(Stored data entries)
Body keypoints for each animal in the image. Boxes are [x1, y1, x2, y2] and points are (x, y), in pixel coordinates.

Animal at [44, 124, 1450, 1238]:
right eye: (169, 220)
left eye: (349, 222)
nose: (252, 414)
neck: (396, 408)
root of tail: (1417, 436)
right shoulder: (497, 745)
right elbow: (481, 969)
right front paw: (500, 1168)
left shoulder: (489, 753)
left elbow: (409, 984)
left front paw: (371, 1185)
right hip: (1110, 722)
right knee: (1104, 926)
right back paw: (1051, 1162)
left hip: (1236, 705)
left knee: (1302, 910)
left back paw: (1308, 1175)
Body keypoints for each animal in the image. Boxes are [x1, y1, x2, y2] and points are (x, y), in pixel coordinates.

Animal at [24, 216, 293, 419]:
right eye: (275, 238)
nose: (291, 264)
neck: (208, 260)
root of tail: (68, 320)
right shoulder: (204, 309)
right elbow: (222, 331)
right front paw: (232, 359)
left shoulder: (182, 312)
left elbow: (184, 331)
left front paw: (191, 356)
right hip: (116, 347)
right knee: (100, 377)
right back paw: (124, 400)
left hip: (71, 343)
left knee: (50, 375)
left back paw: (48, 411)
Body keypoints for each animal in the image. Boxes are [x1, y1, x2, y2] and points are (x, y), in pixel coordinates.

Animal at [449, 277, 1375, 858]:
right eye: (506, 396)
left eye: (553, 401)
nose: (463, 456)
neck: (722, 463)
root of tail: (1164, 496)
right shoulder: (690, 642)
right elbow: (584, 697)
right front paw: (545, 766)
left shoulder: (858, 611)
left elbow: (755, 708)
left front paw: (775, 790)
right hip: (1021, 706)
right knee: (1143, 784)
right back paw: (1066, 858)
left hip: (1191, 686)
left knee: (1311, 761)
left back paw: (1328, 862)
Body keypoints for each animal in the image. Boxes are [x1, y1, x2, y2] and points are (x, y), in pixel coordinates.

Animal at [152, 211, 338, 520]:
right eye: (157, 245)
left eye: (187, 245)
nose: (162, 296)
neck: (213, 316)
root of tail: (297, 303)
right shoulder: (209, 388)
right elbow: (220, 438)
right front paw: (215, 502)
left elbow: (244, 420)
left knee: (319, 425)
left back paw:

Problem to work on: Copy all records verbatim.

Output for this exercise:
Body keypoints for each animal in the image. Boxes are [x1, y1, x2, y2] and points are (x, y), in pixel coordinates.

Animal at [44, 124, 1450, 1238]:
right eye: (169, 220)
left eye: (349, 222)
nose: (252, 414)
neck: (396, 408)
root of tail: (1417, 436)
right shoulder: (497, 745)
right elbow: (481, 969)
right front paw: (500, 1168)
left shoulder: (489, 753)
left elbow: (409, 984)
left front paw: (371, 1185)
right hip: (1110, 722)
right knee: (1104, 926)
right back paw: (1051, 1162)
left hip: (1236, 705)
left knee: (1302, 910)
left back paw: (1308, 1175)
Body keypoints for each animal in the image. Boxes are [x1, y1, x2, y2] and points are (x, y), in pixel coordinates.

Animal at [24, 216, 293, 419]:
right eye: (275, 238)
nose: (291, 264)
neck: (208, 260)
root of tail: (68, 320)
right shoulder: (204, 309)
right elbow: (222, 331)
right front paw: (232, 359)
left shoulder: (182, 312)
left elbow: (184, 331)
left front paw: (191, 356)
right hip: (116, 347)
right knee: (100, 377)
right back paw: (124, 400)
left hip: (71, 343)
left knee: (50, 375)
left back paw: (48, 411)
Body keypoints for each animal in the image. Boxes are [x1, y1, x2, y2] and points are (x, y), in pixel coordinates.

Animal at [449, 277, 1375, 858]:
right eye: (506, 396)
left eye: (553, 401)
nose: (463, 456)
neck: (722, 463)
root of tail: (1164, 496)
right shoulder: (690, 642)
right elbow: (584, 697)
right front paw: (545, 766)
left shoulder: (858, 611)
left elbow: (755, 708)
left front paw: (775, 790)
right hip: (1021, 706)
right knee: (1143, 784)
right back paw: (1066, 858)
left hip: (1191, 686)
left knee: (1311, 761)
left back paw: (1328, 862)
Body keypoints for each animal in the image. Boxes are [x1, y1, x2, y2] and points are (x, y), in pixel coordinates.

Animal at [152, 211, 338, 520]:
right eye: (157, 245)
left eye: (187, 245)
nose: (162, 296)
neck: (213, 316)
root of tail: (297, 303)
right shoulder: (209, 388)
right elbow: (220, 438)
right front paw: (215, 502)
left elbow: (244, 420)
left knee: (319, 425)
left back paw:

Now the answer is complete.